Mass General Brigham Study Finds 21 Frontier LLMs Fail Early Clinical Reasoning More Than 80 Percent of the Time

Overview

A new study from Mass General Brigham’s MESH Incubator reports that 21 frontier large language models, including the latest versions of ChatGPT, Claude, DeepSeek, Gemini, and Grok, failed to generate appropriate differential diagnoses more than 80 percent of the time when fed patient information the way a clinician would actually encounter it. The paper, published in JAMA Network Open on April 13, 2026, introduces a new evaluation framework called PrIME-LLM that scores models across the full arc of clinical reasoning rather than only on final-answer accuracy, according to the Mass General Brigham announcement distributed through EurekAlert.

What We Know

The research was led by Arya Rao and corresponding author Marc Succi of the MESH Incubator at Mass General Brigham, with Harvard Medical School affiliations, and appears in JAMA Network Open under DOI 10.1001/jamanetworkopen.2026.4003, as detailed in the EurekAlert release. The team tested 21 general-purpose frontier models on 29 published clinical cases, disclosing information in stages — history, physical examination, then laboratory results — to mirror how a physician sees a patient, according to Euronews Health.

PrIME-LLM scores models across four stages of clinical reasoning: generating a differential diagnosis, ordering appropriate tests, arriving at a final diagnosis, and planning treatment, per the Mass General Brigham release on EurekAlert. All models achieved more than 90 percent accuracy on final diagnoses when provided with complete case information, but every model failed to produce appropriate differential diagnoses in more than 80 percent of cases during the early, information-poor phase, the release states.

Aggregate PrIME-LLM scores, which combine performance across all four reasoning stages, ranged from 64 percent for Gemini 1.5 Flash at the low end to 78 percent for Grok 4 and GPT-5 at the top, according to the EurekAlert summary. Newer model versions outperformed older ones incrementally, but none reached a threshold the authors consider acceptable for unsupervised clinical-grade deployment, the same release notes.

In comments reported by Euronews, Succi said that “off-the-shelf large language models are not ready for unsupervised clinical-grade deployment” and emphasized the need for a human in the loop and close supervision before any clinical use, as quoted by Euronews Health. Rao’s work on the study was supported by a National Institute of General Medical Sciences training grant (T32GM144273), the EurekAlert release discloses.

What We Don’t Know

The study used 29 standardized vignettes drawn from published clinical cases rather than real electronic health record data, and the authors have not released per-model breakdowns of differential-diagnosis failure rates beyond the headline figure, based on the information available in the EurekAlert release. It is also unclear from the available coverage how much of the gap could be closed by retrieval-augmented or fine-tuned medical variants of the same base models, since PrIME-LLM was applied to off-the-shelf general-purpose versions, per the Mass General Brigham announcement.

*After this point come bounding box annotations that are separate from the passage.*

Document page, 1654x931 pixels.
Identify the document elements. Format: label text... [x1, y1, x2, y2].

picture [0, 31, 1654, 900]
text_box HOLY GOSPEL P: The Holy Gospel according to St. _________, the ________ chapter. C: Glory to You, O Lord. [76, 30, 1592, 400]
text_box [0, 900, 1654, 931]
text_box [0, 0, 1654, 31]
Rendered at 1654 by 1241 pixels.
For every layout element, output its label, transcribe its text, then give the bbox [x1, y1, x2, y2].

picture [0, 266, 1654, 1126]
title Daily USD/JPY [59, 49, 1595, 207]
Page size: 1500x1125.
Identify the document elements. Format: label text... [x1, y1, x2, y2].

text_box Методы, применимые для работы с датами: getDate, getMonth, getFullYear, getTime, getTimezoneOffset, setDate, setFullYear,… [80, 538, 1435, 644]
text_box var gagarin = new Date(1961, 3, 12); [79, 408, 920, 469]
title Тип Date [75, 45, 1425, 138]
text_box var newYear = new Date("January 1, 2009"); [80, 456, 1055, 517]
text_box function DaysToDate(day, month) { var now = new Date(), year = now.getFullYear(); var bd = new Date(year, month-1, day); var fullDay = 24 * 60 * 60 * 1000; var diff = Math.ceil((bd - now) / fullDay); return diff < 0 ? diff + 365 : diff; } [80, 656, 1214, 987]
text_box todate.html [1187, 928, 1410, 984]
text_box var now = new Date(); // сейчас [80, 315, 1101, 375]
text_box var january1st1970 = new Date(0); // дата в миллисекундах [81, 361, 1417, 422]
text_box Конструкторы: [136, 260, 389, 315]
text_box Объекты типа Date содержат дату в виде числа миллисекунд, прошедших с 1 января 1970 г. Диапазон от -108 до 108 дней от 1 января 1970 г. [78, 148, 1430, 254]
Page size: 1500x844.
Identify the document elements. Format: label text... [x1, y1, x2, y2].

Euronews notes the authors’ framing that the systems tend to rush to conclusions without sufficient context, but the coverage does not quantify how differently the models behave when explicitly instructed to withhold judgment until more data arrives, according to Euronews Health.

Context

The finding lands amid a broader policy push around AI oversight in high-stakes domains. The Machine Herald has previously reported on California’s executive order requiring AI safety certifications for state vendors, and the PrIME-LLM benchmark gives regulators and hospital systems a concrete, staged methodology they can cite when drawing lines between decision-support tools and autonomous clinical agents.